Otherwise, it was just Santa Rosa in the summer of ’42.

If you want to time travel back, rent the movie. You’ll see the courthouse in the middle of town, the old stone library, the Gothic spires of the Southern Methodist Church, the American Trust Bank, Fourth Street at night with the policeman directing traffic at Mendocino Avenue, the railroad depot.

You can go inside the old ‘Til Two bar at the corner of Third and Santa Rosa Avenue. You can see hundreds of Santa Rosans (along with the uniformed soldiers from the surrounding camps and airfields) walking the streets as extras.

There were some with bigger parts, such as bank manager Harold Bostock and his staff (including Jim and Billie Keegan) and, one with an important speaking role. Young Edna May Wonacott, the daughter of a Santa Rosa grocer, was snatched from her sixth grade classroom at Proctor Terrace School to play Teresa Wright’s kid sister.

Envious classmates recall that Edna May returned from Hollywood, where the interior of the family home was filmed on a sound stage, wearing a fake fur coat. Imagine!

IN WHATEVER WAYS were possible, the month-long Hollywood sojourn in the summer of ’42 provided a respite to the troubles of the world.
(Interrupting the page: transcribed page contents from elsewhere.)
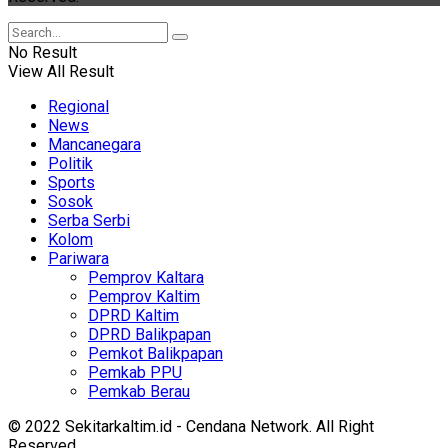
No Result
View All Result
Regional
News
Mancanegara
Politik
Sports
Sosok
Serba Serbi
Kolom
Pariwara
Pemprov Kaltara
Pemprov Kaltim
DPRD Kaltim
DPRD Balikpapan
Pemkot Balikpapan
Pemkab PPU
Pemkab Berau
© 2022 Sekitarkaltim.id - Cendana Network. All Right
Reserved.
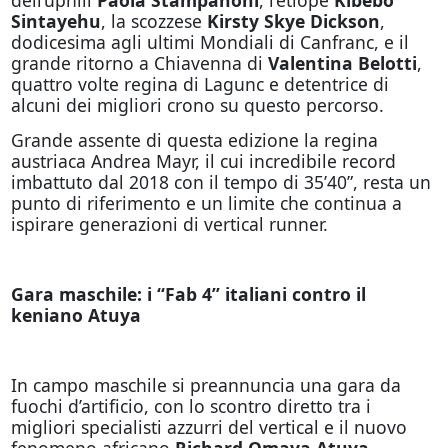
Sintayehu
, la scozzese
Kirsty Skye Dickson
,
dodicesima agli ultimi Mondiali di Canfranc, e il
grande ritorno a Chiavenna di
Valentina Belotti
,
quattro volte regina di Lagunc e detentrice di
alcuni dei migliori crono su questo percorso.
Grande assente di questa edizione la regina
austriaca Andrea Mayr, il cui incredibile record
imbattuto dal 2018 con il tempo di 35’40”, resta un
punto di riferimento e un limite che continua a
ispirare generazioni di vertical runner.
Gara maschile: i “Fab 4” italiani contro il
keniano Atuya
In campo maschile si preannuncia una gara da
fuochi d’artificio, con lo scontro diretto tra i
migliori specialisti azzurri del vertical e il nuovo
fenomeno africano
Richard Omaya Atuya
.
Byrd Wyler Kellogg, The Press Democrat society editor, wrote columns about the charming Miss Wright and about the handsome Joseph Cotton, dressed in his “whites,” playing tennis on the town’s one court — in the old Howarth (now Burbank) Park.

As for Hitchcock, he made friends with Judge Donald Geary and spent many pleasant cocktail hours in the Geary’s McDonald Avenue home — where he could keep an eye on his equipment from a window.

Much was written about Santa Rosa being quintessentially American and other film companies took note — and came in quick succession.

Before the war ended, Santa Rosa had become the “hometown” of aviator Eddie Rickenbacker, the “Fighting Sullivans” and Don Ameche in “Happy Land.” (“Happy Land” was the film that was being made when the director spotted a winsome 5-year-old spectator/extra named Natasha Gurdin, who lived on Slater Street. He promised stardom — and delivered. Natasha became Natalie Wood.)

Burt Lancaster and Howard Duff were Edward G. Robinson’s sons in the movie version of Arthur Miller’s “All My Sons,” filmed at Virginia and Tom Grace’s house, again on McDonald Avenue. In 1948

In 1955, Bette Davis was the librarian in that same old stone library for a film called “Storm Center.” And in 1959 Walt Disney productions took over most of the new Flamingo Hotel for a summer month, filming “Pollyanna” at Isabel McDonald’s “mansion.”

Since then — well, pick your favorite — Robert Redford picnicked at Howarth Park for “The Candidate” in ’72 and, in “Smile,” the beauty contest satire, Santa Rosa again played itself, but not nearly so majestically. “Little Miss Marker” in ’80, “Peggy Sue Got Married” in ’85. The list goes on.

When Joseph Cotton, as Uncle Charlie, picked up that telephone in the bleak New Jersey boarding house where “Shadow” begins, and said, “I want to send a telegram to Santa Rosa, California ... Yes, that’s right. Santa Rosa, California,” he really started something.